# Programmieren mit CUDA



## Hähnchenkeule (28. November 2008)

Hi,
ich wollte mal fragen, ob einer von euch schon mal mit der Programmiersprache von Nvidia programmiert hat, wie so eure Eindrücke sind. Hab bisher nur mit Delphi programmiert, aber mich würde CUDA halt interssieren. Geht das überhaupt unter Win XP ohne DX 10?

Gruß Hähnchenkeule


----------



## Fifadoc (28. November 2008)

Ich hab noch nie CUDA programmiert aber hab grad mal nach tutorials gegoogelt.
und eins steht fest: mit delphi kommst du nicht weit ^^

winXp ist wohl kein problem. aber um ernsthaft CUDA zu programmieren, musst du erstmal C lernen. denn das erste tutorial hat gleich gesagt, dass CUDA auf C basiert. Es sind scheinbar geringe änderungen am Code nötig, aber im groben ist CUDA einfach C.

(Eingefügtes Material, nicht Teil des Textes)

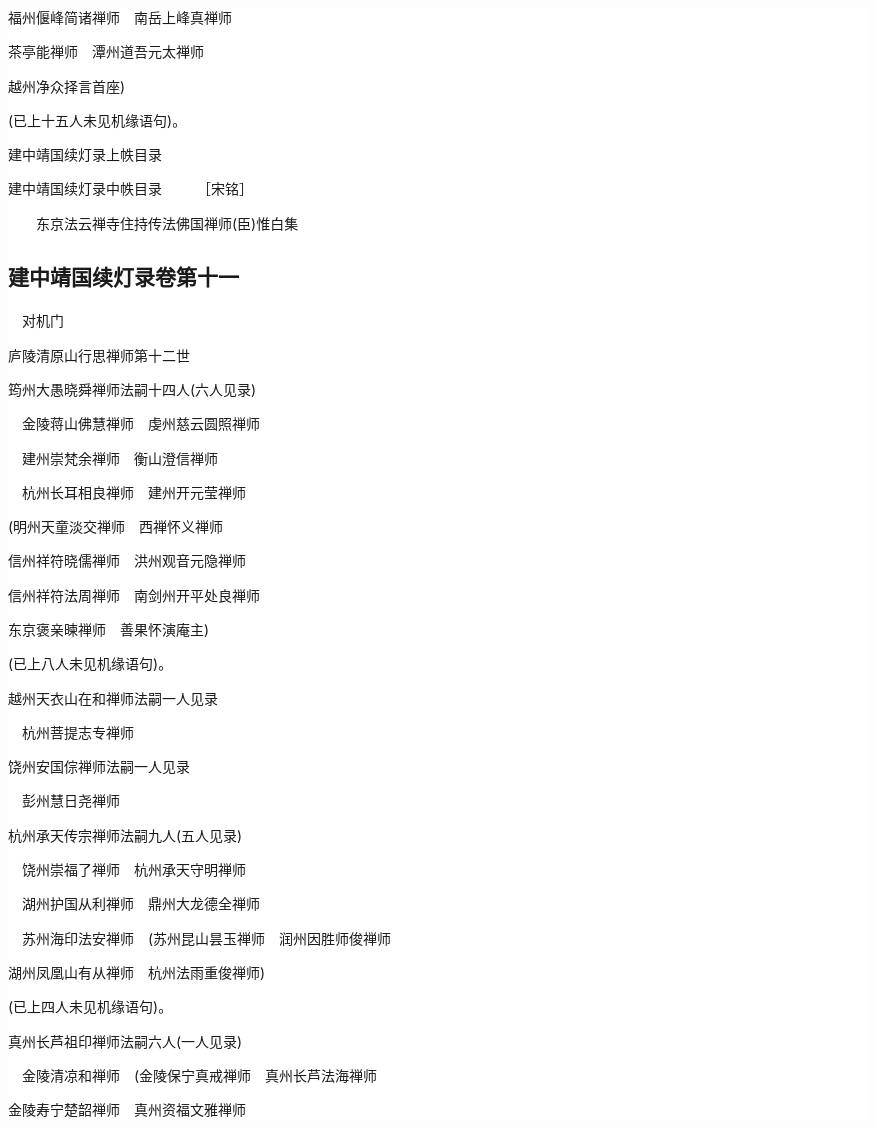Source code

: 福州偃峰简诸禅师　南岳上峰真禅师  

茶亭能禅师　潭州道吾元太禅师  

越州净众择言首座)  

(已上十五人未见机缘语句)。  

建中靖国续灯录上帙目录  

建中靖国续灯录中帙目录　　　［宋铭］  

　　东京法云禅寺住持传法佛国禅师(臣)惟白集  

## 建中靖国续灯录卷第十一  

　对机门  

庐陵清原山行思禅师第十二世  

筠州大愚晓舜禅师法嗣十四人(六人见录)  

　金陵蒋山佛慧禅师　虔州慈云圆照禅师  

　建州崇梵余禅师　衡山澄信禅师  

　杭州长耳相良禅师　建州开元莹禅师  

(明州天童淡交禅师　西禅怀义禅师  

信州祥符晓儒禅师　洪州观音元隐禅师  

信州祥符法周禅师　南剑州开平处良禅师  

东京褒亲暕禅师　善果怀演庵主)  

(已上八人未见机缘语句)。  

越州天衣山在和禅师法嗣一人见录  

　杭州菩提志专禅师  

饶州安国倧禅师法嗣一人见录  

　彭州慧日尧禅师  

杭州承天传宗禅师法嗣九人(五人见录)  

　饶州崇福了禅师　杭州承天守明禅师  

　湖州护国从利禅师　鼎州大龙德全禅师  

　苏州海印法安禅师　(苏州昆山昙玉禅师　润州因胜师俊禅师  

湖州凤凰山有从禅师　杭州法雨重俊禅师)  

(已上四人未见机缘语句)。  

真州长芦祖印禅师法嗣六人(一人见录)  

　金陵清凉和禅师　(金陵保宁真戒禅师　真州长芦法海禅师  

金陵寿宁楚韶禅师　真州资福文雅禅师  
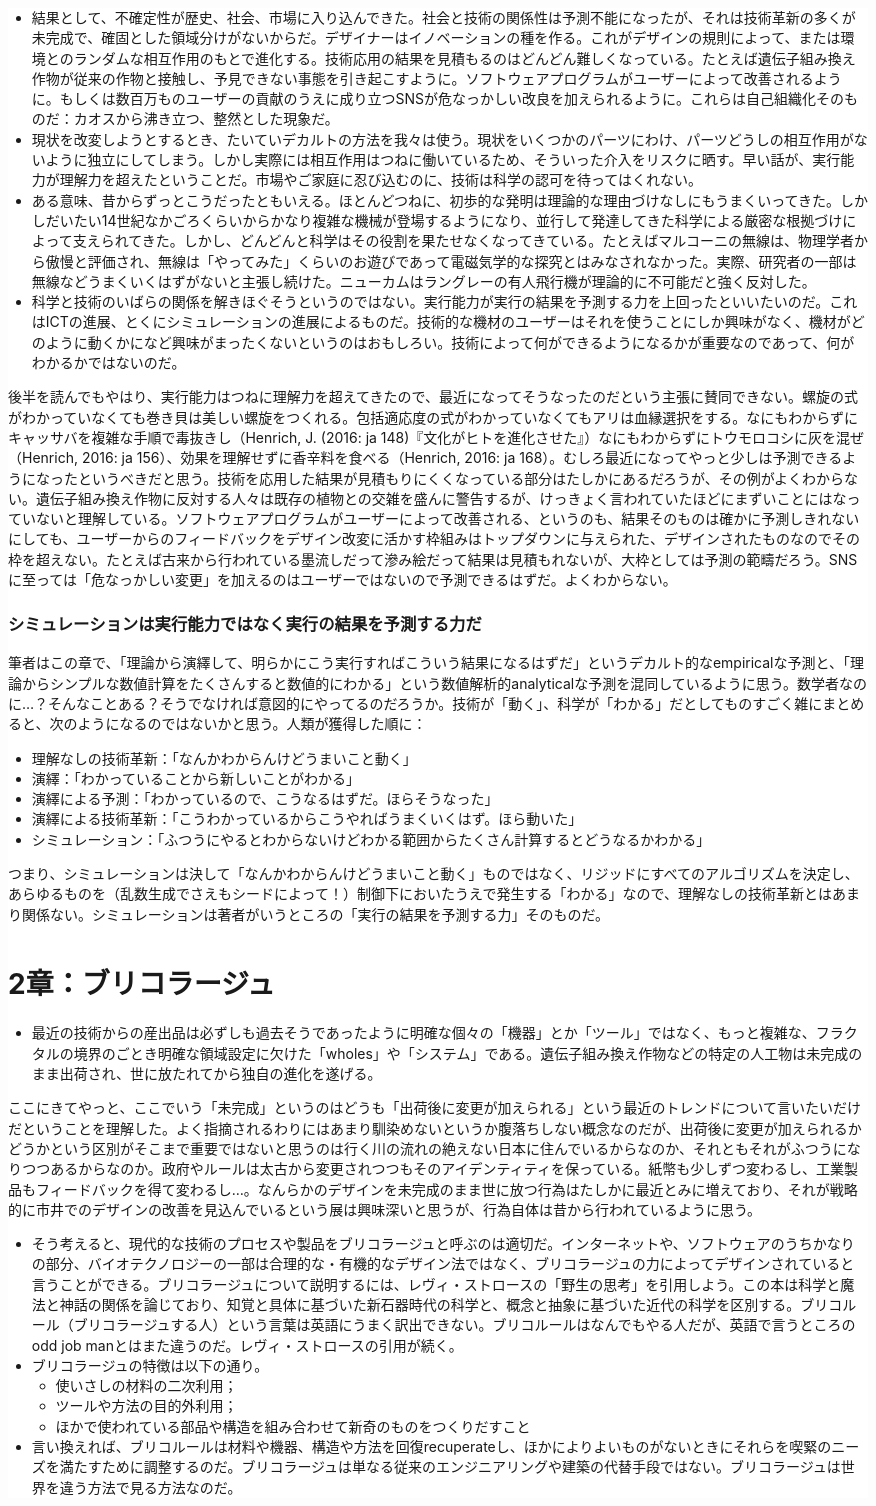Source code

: 

- 結果として、不確定性が歴史、社会、市場に入り込んできた。社会と技術の関係性は予測不能になったが、それは技術革新の多くが未完成で、確固とした領域分けがないからだ。デザイナーはイノベーションの種を作る。これがデザインの規則によって、または環境とのランダムな相互作用のもとで進化する。技術応用の結果を見積もるのはどんどん難しくなっている。たとえば遺伝子組み換え作物が従来の作物と接触し、予見できない事態を引き起こすように。ソフトウェアプログラムがユーザーによって改善されるように。もしくは数百万ものユーザーの貢献のうえに成り立つSNSが危なっかしい改良を加えられるように。これらは自己組織化そのものだ：カオスから沸き立つ、整然とした現象だ。
- 現状を改変しようとするとき、たいていデカルトの方法を我々は使う。現状をいくつかのパーツにわけ、パーツどうしの相互作用がないように独立にしてしまう。しかし実際には相互作用はつねに働いているため、そういった介入をリスクに晒す。早い話が、実行能力が理解力を超えたということだ。市場やご家庭に忍び込むのに、技術は科学の認可を待ってはくれない。
- ある意味、昔からずっとこうだったともいえる。ほとんどつねに、初歩的な発明は理論的な理由づけなしにもうまくいってきた。しかしだいたい14世紀なかごろくらいからかなり複雑な機械が登場するようになり、並行して発達してきた科学による厳密な根拠づけによって支えられてきた。しかし、どんどんと科学はその役割を果たせなくなってきている。たとえばマルコーニの無線は、物理学者から傲慢と評価され、無線は「やってみた」くらいのお遊びであって電磁気学的な探究とはみなされなかった。実際、研究者の一部は無線などうまくいくはずがないと主張し続けた。ニューカムはラングレーの有人飛行機が理論的に不可能だと強く反対した。
- 科学と技術のいばらの関係を解きほぐそうというのではない。実行能力が実行の結果を予測する力を上回ったといいたいのだ。これはICTの進展、とくにシミュレーションの進展によるものだ。技術的な機材のユーザーはそれを使うことにしか興味がなく、機材がどのように動くかになど興味がまったくないというのはおもしろい。技術によって何ができるようになるかが重要なのであって、何がわかるかではないのだ。

後半を読んでもやはり、実行能力はつねに理解力を超えてきたので、最近になってそうなったのだという主張に賛同できない。螺旋の式がわかっていなくても巻き貝は美しい螺旋をつくれる。包括適応度の式がわかっていなくてもアリは血縁選択をする。なにもわからずにキャッサバを複雑な手順で毒抜きし（Henrich, J. (2016: ja 148)『文化がヒトを進化させた』）なにもわからずにトウモロコシに灰を混ぜ（Henrich, 2016: ja 156）、効果を理解せずに香辛料を食べる（Henrich, 2016: ja 168）。むしろ最近になってやっと少しは予測できるようになったというべきだと思う。技術を応用した結果が見積もりにくくなっている部分はたしかにあるだろうが、その例がよくわからない。遺伝子組み換え作物に反対する人々は既存の植物との交雑を盛んに警告するが、けっきょく言われていたほどにまずいことにはなっていないと理解している。ソフトウェアプログラムがユーザーによって改善される、というのも、結果そのものは確かに予測しきれないにしても、ユーザーからのフィードバックをデザイン改変に活かす枠組みはトップダウンに与えられた、デザインされたものなのでその枠を超えない。たとえば古来から行われている墨流しだって滲み絵だって結果は見積もれないが、大枠としては予測の範疇だろう。SNSに至っては「危なっかしい変更」を加えるのはユーザーではないので予測できるはずだ。よくわからない。

### シミュレーションは実行能力ではなく実行の結果を予測する力だ

筆者はこの章で、「理論から演繹して、明らかにこう実行すればこういう結果になるはずだ」というデカルト的なempiricalな予測と、「理論からシンプルな数値計算をたくさんすると数値的にわかる」という数値解析的analyticalな予測を混同しているように思う。数学者なのに…？そんなことある？そうでなければ意図的にやってるのだろうか。技術が「動く」、科学が「わかる」だとしてものすごく雑にまとめると、次のようになるのではないかと思う。人類が獲得した順に：

- 理解なしの技術革新：「なんかわからんけどうまいこと動く」
- 演繹：「わかっていることから新しいことがわかる」
- 演繹による予測：「わかっているので、こうなるはずだ。ほらそうなった」
- 演繹による技術革新：「こうわかっているからこうやればうまくいくはず。ほら動いた」
- シミュレーション：「ふつうにやるとわからないけどわかる範囲からたくさん計算するとどうなるかわかる」

つまり、シミュレーションは決して「なんかわからんけどうまいこと動く」ものではなく、リジッドにすべてのアルゴリズムを決定し、あらゆるものを（乱数生成でさえもシードによって！）制御下においたうえで発生する「わかる」なので、理解なしの技術革新とはあまり関係ない。シミュレーションは著者がいうところの「実行の結果を予測する力」そのものだ。

# 2章：ブリコラージュ

- 最近の技術からの産出品は必ずしも過去そうであったように明確な個々の「機器」とか「ツール」ではなく、もっと複雑な、フラクタルの境界のごとき明確な領域設定に欠けた「wholes」や「システム」である。遺伝子組み換え作物などの特定の人工物は未完成のまま出荷され、世に放たれてから独自の進化を遂げる。

ここにきてやっと、ここでいう「未完成」というのはどうも「出荷後に変更が加えられる」という最近のトレンドについて言いたいだけだということを理解した。よく指摘されるわりにはあまり馴染めないというか腹落ちしない概念なのだが、出荷後に変更が加えられるかどうかという区別がそこまで重要ではないと思うのは行く川の流れの絶えない日本に住んでいるからなのか、それともそれがふつうになりつつあるからなのか。政府やルールは太古から変更されつつもそのアイデンティティを保っている。紙幣も少しずつ変わるし、工業製品もフィードバックを得て変わるし…。なんらかのデザインを未完成のまま世に放つ行為はたしかに最近とみに増えており、それが戦略的に市井でのデザインの改善を見込んでいるという展は興味深いと思うが、行為自体は昔から行われているように思う。

- そう考えると、現代的な技術のプロセスや製品をブリコラージュと呼ぶのは適切だ。インターネットや、ソフトウェアのうちかなりの部分、バイオテクノロジーの一部は合理的な・有機的なデザイン法ではなく、ブリコラージュの力によってデザインされていると言うことができる。ブリコラージュについて説明するには、レヴィ・ストロースの「野生の思考」を引用しよう。この本は科学と魔法と神話の関係を論じており、知覚と具体に基づいた新石器時代の科学と、概念と抽象に基づいた近代の科学を区別する。ブリコルール（ブリコラージュする人）という言葉は英語にうまく訳出できない。ブリコルールはなんでもやる人だが、英語で言うところのodd job manとはまた違うのだ。レヴィ・ストロースの引用が続く。
- ブリコラージュの特徴は以下の通り。
	- 使いさしの材料の二次利用；
	- ツールや方法の目的外利用；
	- ほかで使われている部品や構造を組み合わせて新奇のものをつくりだすこと
- 言い換えれば、ブリコルールは材料や機器、構造や方法を回復recuperateし、ほかによりよいものがないときにそれらを喫緊のニーズを満たすために調整するのだ。ブリコラージュは単なる従来のエンジニアリングや建築の代替手段ではない。ブリコラージュは世界を違う方法で見る方法なのだ。
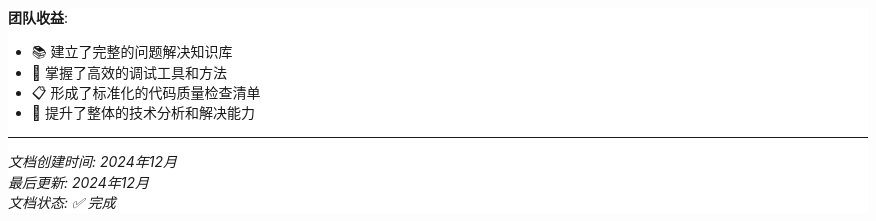 **团队收益**:
- 📚 建立了完整的问题解决知识库
- 🔧 掌握了高效的调试工具和方法
- 📋 形成了标准化的代码质量检查清单
- 🎯 提升了整体的技术分析和解决能力

---

*文档创建时间: 2024年12月*  
*最后更新: 2024年12月*  
*文档状态: ✅ 完成* 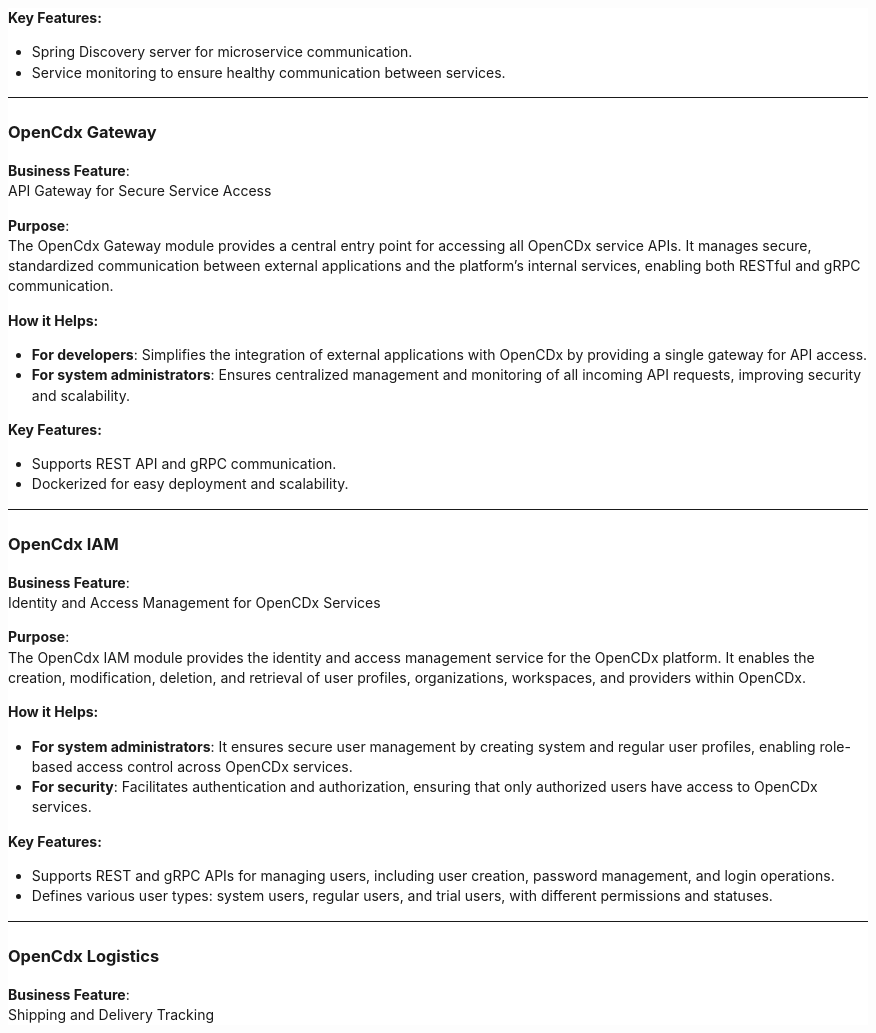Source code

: **Key Features:**
- Spring Discovery server for microservice communication.
- Service monitoring to ensure healthy communication between services.

---

### OpenCdx Gateway
**Business Feature**:  
API Gateway for Secure Service Access  

**Purpose**:  
The OpenCdx Gateway module provides a central entry point for accessing all OpenCDx service APIs. It manages secure, standardized communication between external applications and the platform’s internal services, enabling both RESTful and gRPC communication.

**How it Helps:**
- **For developers**: Simplifies the integration of external applications with OpenCDx by providing a single gateway for API access.
- **For system administrators**: Ensures centralized management and monitoring of all incoming API requests, improving security and scalability.

**Key Features:**
- Supports REST API and gRPC communication.
- Dockerized for easy deployment and scalability.

---

### OpenCdx IAM
**Business Feature**:  
Identity and Access Management for OpenCDx Services  

**Purpose**:  
The OpenCdx IAM module provides the identity and access management service for the OpenCDx platform. It enables the creation, modification, deletion, and retrieval of user profiles, organizations, workspaces, and providers within OpenCDx.

**How it Helps:**
- **For system administrators**: It ensures secure user management by creating system and regular user profiles, enabling role-based access control across OpenCDx services.
- **For security**: Facilitates authentication and authorization, ensuring that only authorized users have access to OpenCDx services.

**Key Features:**
- Supports REST and gRPC APIs for managing users, including user creation, password management, and login operations.
- Defines various user types: system users, regular users, and trial users, with different permissions and statuses.

---

### OpenCdx Logistics
**Business Feature**:  
Shipping and Delivery Tracking  

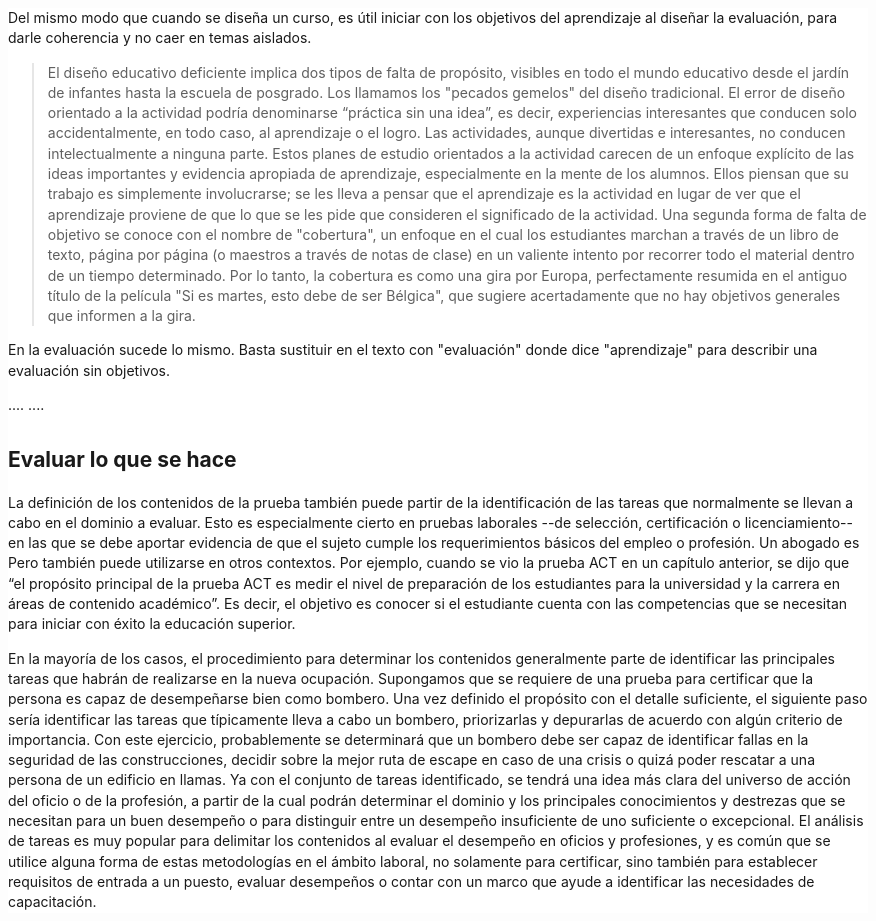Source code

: Del mismo modo que cuando se diseña un curso, es útil iniciar con los objetivos del aprendizaje al diseñar la evaluación, para darle coherencia y no caer en temas aislados.

> El diseño educativo deficiente implica dos tipos de falta de propósito, visibles en todo el mundo educativo desde el jardín de infantes hasta la escuela de posgrado. Los llamamos los "pecados gemelos" del diseño tradicional. El error de diseño orientado a la actividad podría denominarse “práctica sin una idea”, es decir, experiencias interesantes que conducen solo accidentalmente, en todo caso, al aprendizaje o el logro. Las actividades, aunque divertidas e interesantes, no conducen intelectualmente a ninguna parte. Estos planes de estudio orientados a la actividad carecen de un enfoque explícito de las ideas importantes y evidencia apropiada de aprendizaje, especialmente en la mente de los alumnos. Ellos piensan que su trabajo es simplemente involucrarse; se les lleva a pensar que el aprendizaje es la actividad en lugar de ver que el aprendizaje proviene de que lo que se les pide que consideren el significado de la actividad.
> Una segunda forma de falta de objetivo se conoce con el nombre de "cobertura", un enfoque en el cual los estudiantes marchan a través de un libro de texto, página por página (o maestros a través de notas de clase) en un valiente intento por recorrer todo el material dentro de un tiempo determinado. Por lo tanto, la cobertura es como una gira por Europa, perfectamente resumida en el antiguo título de la película "Si es martes, esto debe de ser Bélgica", que sugiere acertadamente que no hay objetivos generales que informen a la gira.

En la evaluación sucede lo mismo. Basta sustituir en el texto con "evaluación" donde dice "aprendizaje" para describir una evaluación sin objetivos.

....
....



## Evaluar lo que se hace

La definición de los contenidos de la prueba también puede partir de la identificación de las tareas que normalmente se llevan a cabo en el dominio a evaluar. Esto es especialmente cierto en pruebas laborales --de selección, certificación o licenciamiento-- en las que se debe aportar evidencia de que el sujeto cumple los requerimientos básicos del empleo o profesión. Un abogado es Pero también puede utilizarse en otros contextos. Por ejemplo, cuando se vio la prueba ACT en un capítulo anterior, se dijo que “el propósito principal de la prueba ACT es medir el nivel de preparación de los estudiantes para la universidad y la carrera en áreas de contenido académico”. Es decir, el objetivo es conocer si el estudiante cuenta con las competencias que se necesitan para iniciar con éxito la educación superior.

En la mayoría de los casos, el procedimiento para determinar los contenidos generalmente parte de identificar las principales tareas que habrán de realizarse en la nueva ocupación. Supongamos que se requiere de una prueba para certificar que la persona es capaz de desempeñarse bien como bombero. Una vez definido el propósito con el detalle suficiente, el siguiente paso sería identificar las tareas que típicamente lleva a cabo un bombero, priorizarlas y depurarlas de acuerdo con algún criterio de importancia. Con este ejercicio, probablemente se determinará que un bombero debe ser capaz de identificar fallas en la seguridad de las construcciones, decidir sobre la mejor ruta de escape en caso de una crisis o quizá poder rescatar a una persona de un edificio en llamas. Ya con el conjunto de tareas identificado, se tendrá una idea más clara del universo de acción del oficio o de la profesión, a partir de la cual podrán determinar el dominio y los principales conocimientos y destrezas que se necesitan para un buen desempeño o para distinguir entre un desempeño insuficiente de uno suficiente o excepcional. El análisis de tareas es muy popular para delimitar los contenidos al evaluar el desempeño en oficios y profesiones, y es común que se utilice alguna forma de estas metodologías en el ámbito laboral, no solamente para certificar, sino también para establecer requisitos de entrada a un puesto, evaluar desempeños o contar con un marco que ayude a identificar las necesidades de capacitación.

€: http://llpanorama.wordpress.com/cuda-tutorial/
da wäre ein tutorial. direkt unter "my first CUDA program" sieht man direkt, dass es simpler C code ist. Lediglich die Funktionsnamen scheinen etwas anders deklariert zu werden.


----------



## Hähnchenkeule (29. November 2008)

Dankeschön!

MfG Hähnchenkeule


----------